▼

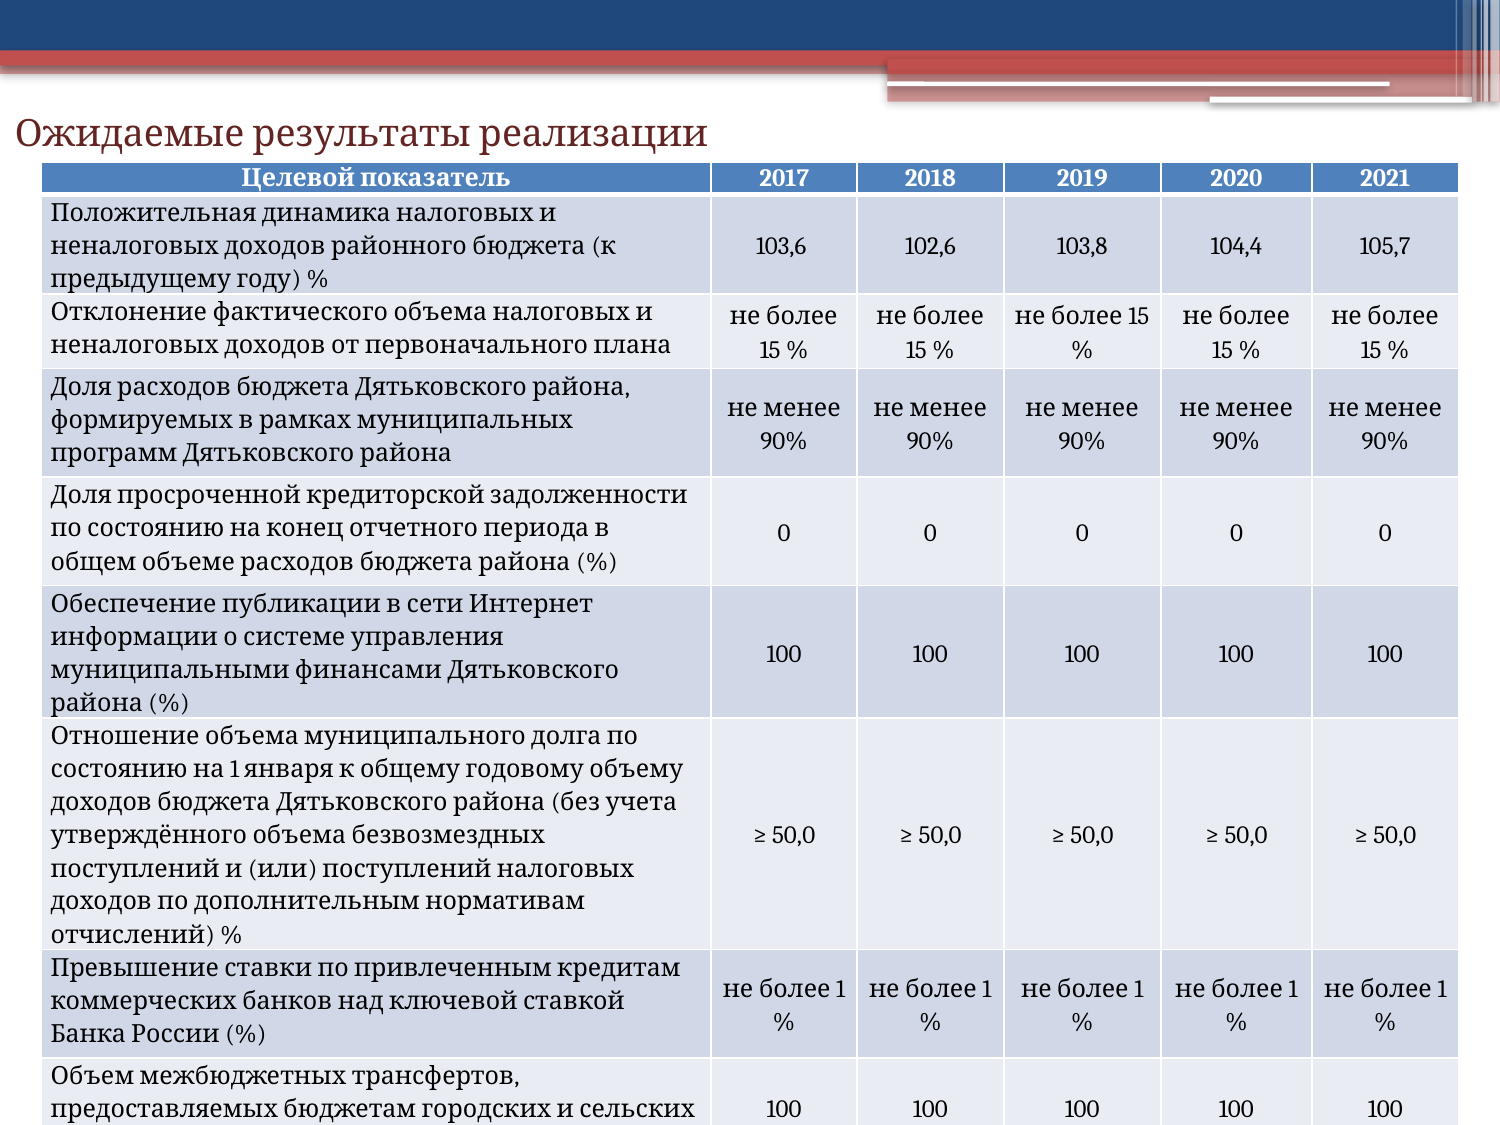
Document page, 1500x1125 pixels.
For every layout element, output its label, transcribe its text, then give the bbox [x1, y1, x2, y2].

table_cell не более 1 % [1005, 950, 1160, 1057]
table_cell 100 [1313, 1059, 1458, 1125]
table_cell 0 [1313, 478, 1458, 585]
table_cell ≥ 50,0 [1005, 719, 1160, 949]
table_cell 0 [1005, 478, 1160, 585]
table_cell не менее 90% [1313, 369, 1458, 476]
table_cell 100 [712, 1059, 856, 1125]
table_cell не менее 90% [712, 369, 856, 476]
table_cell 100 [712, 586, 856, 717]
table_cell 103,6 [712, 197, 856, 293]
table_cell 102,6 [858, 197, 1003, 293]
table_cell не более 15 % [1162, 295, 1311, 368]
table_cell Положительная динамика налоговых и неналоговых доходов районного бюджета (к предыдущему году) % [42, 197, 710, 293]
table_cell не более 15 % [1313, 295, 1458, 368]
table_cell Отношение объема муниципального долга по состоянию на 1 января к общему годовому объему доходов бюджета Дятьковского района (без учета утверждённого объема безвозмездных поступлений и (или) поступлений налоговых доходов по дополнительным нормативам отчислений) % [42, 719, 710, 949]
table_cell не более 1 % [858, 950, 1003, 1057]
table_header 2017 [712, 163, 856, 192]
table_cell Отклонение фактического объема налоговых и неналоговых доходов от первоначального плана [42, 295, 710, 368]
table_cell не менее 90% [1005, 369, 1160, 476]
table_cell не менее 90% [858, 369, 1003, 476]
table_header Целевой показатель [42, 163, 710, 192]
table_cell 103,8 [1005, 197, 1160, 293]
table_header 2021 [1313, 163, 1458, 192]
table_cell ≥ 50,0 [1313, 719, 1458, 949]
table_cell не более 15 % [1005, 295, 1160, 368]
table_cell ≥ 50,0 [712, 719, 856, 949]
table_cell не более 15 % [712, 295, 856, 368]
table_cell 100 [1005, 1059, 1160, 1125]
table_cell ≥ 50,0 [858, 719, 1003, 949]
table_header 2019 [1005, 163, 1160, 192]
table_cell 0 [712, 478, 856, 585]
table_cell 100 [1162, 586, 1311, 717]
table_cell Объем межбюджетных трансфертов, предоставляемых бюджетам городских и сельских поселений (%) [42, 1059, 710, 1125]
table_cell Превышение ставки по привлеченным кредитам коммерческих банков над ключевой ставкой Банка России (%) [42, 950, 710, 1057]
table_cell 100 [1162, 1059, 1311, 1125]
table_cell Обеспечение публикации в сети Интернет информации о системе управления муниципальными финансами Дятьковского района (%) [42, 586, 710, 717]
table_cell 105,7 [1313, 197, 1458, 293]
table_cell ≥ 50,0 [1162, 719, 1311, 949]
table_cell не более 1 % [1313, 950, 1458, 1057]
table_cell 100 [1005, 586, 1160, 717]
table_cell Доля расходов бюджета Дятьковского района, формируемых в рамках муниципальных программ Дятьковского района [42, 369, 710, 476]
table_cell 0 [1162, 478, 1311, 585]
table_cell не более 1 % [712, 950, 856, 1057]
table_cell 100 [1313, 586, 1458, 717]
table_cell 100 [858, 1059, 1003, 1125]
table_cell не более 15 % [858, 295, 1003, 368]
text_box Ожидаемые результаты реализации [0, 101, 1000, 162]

▲

(ASSIGNMENT): Copy the records word for word, leaving no picture in the copy.

(YOUR RESPONSE):
Document page, 1500x1125 pixels.
For every layout element, output its label, transcribe its text, then give the bbox [x1, y1, x2, y2].

table_cell не более 1 % [1005, 950, 1160, 1057]
table_cell 100 [1313, 1059, 1458, 1125]
table_cell 0 [1313, 478, 1458, 585]
table_cell ≥ 50,0 [1005, 719, 1160, 949]
table_cell 0 [1005, 478, 1160, 585]
table_cell не менее 90% [1313, 369, 1458, 476]
table_cell 100 [712, 1059, 856, 1125]
table_cell не менее 90% [712, 369, 856, 476]
table_cell 100 [712, 586, 856, 717]
table_cell 103,6 [712, 197, 856, 293]
table_cell 102,6 [858, 197, 1003, 293]
table_cell не более 15 % [1162, 295, 1311, 368]
table_cell Положительная динамика налоговых и неналоговых доходов районного бюджета (к предыдущему году) % [42, 197, 710, 293]
table_cell не более 15 % [1313, 295, 1458, 368]
table_cell Отношение объема муниципального долга по состоянию на 1 января к общему годовому объему доходов бюджета Дятьковского района (без учета утверждённого объема безвозмездных поступлений и (или) поступлений налоговых доходов по дополнительным нормативам отчислений) % [42, 719, 710, 949]
table_cell не более 1 % [858, 950, 1003, 1057]
table_header 2017 [712, 163, 856, 192]
table_cell Отклонение фактического объема налоговых и неналоговых доходов от первоначального плана [42, 295, 710, 368]
table_cell не менее 90% [1005, 369, 1160, 476]
table_cell не менее 90% [858, 369, 1003, 476]
table_header Целевой показатель [42, 163, 710, 192]
table_cell 103,8 [1005, 197, 1160, 293]
table_header 2021 [1313, 163, 1458, 192]
table_cell ≥ 50,0 [1313, 719, 1458, 949]
table_cell не более 15 % [1005, 295, 1160, 368]
table_cell ≥ 50,0 [712, 719, 856, 949]
table_cell не более 15 % [712, 295, 856, 368]
table_cell 100 [1005, 1059, 1160, 1125]
table_cell ≥ 50,0 [858, 719, 1003, 949]
table_header 2019 [1005, 163, 1160, 192]
table_cell 0 [712, 478, 856, 585]
table_cell 100 [1162, 586, 1311, 717]
table_cell Объем межбюджетных трансфертов, предоставляемых бюджетам городских и сельских поселений (%) [42, 1059, 710, 1125]
table_cell Превышение ставки по привлеченным кредитам коммерческих банков над ключевой ставкой Банка России (%) [42, 950, 710, 1057]
table_cell 100 [1162, 1059, 1311, 1125]
table_cell Обеспечение публикации в сети Интернет информации о системе управления муниципальными финансами Дятьковского района (%) [42, 586, 710, 717]
table_cell 105,7 [1313, 197, 1458, 293]
table_cell ≥ 50,0 [1162, 719, 1311, 949]
table_cell не более 1 % [1313, 950, 1458, 1057]
table_cell 100 [1005, 586, 1160, 717]
table_cell Доля расходов бюджета Дятьковского района, формируемых в рамках муниципальных программ Дятьковского района [42, 369, 710, 476]
table_cell 0 [1162, 478, 1311, 585]
table_cell не более 1 % [712, 950, 856, 1057]
table_cell 100 [1313, 586, 1458, 717]
table_cell 100 [858, 1059, 1003, 1125]
table_cell не более 15 % [858, 295, 1003, 368]
text_box Ожидаемые результаты реализации [0, 101, 1000, 162]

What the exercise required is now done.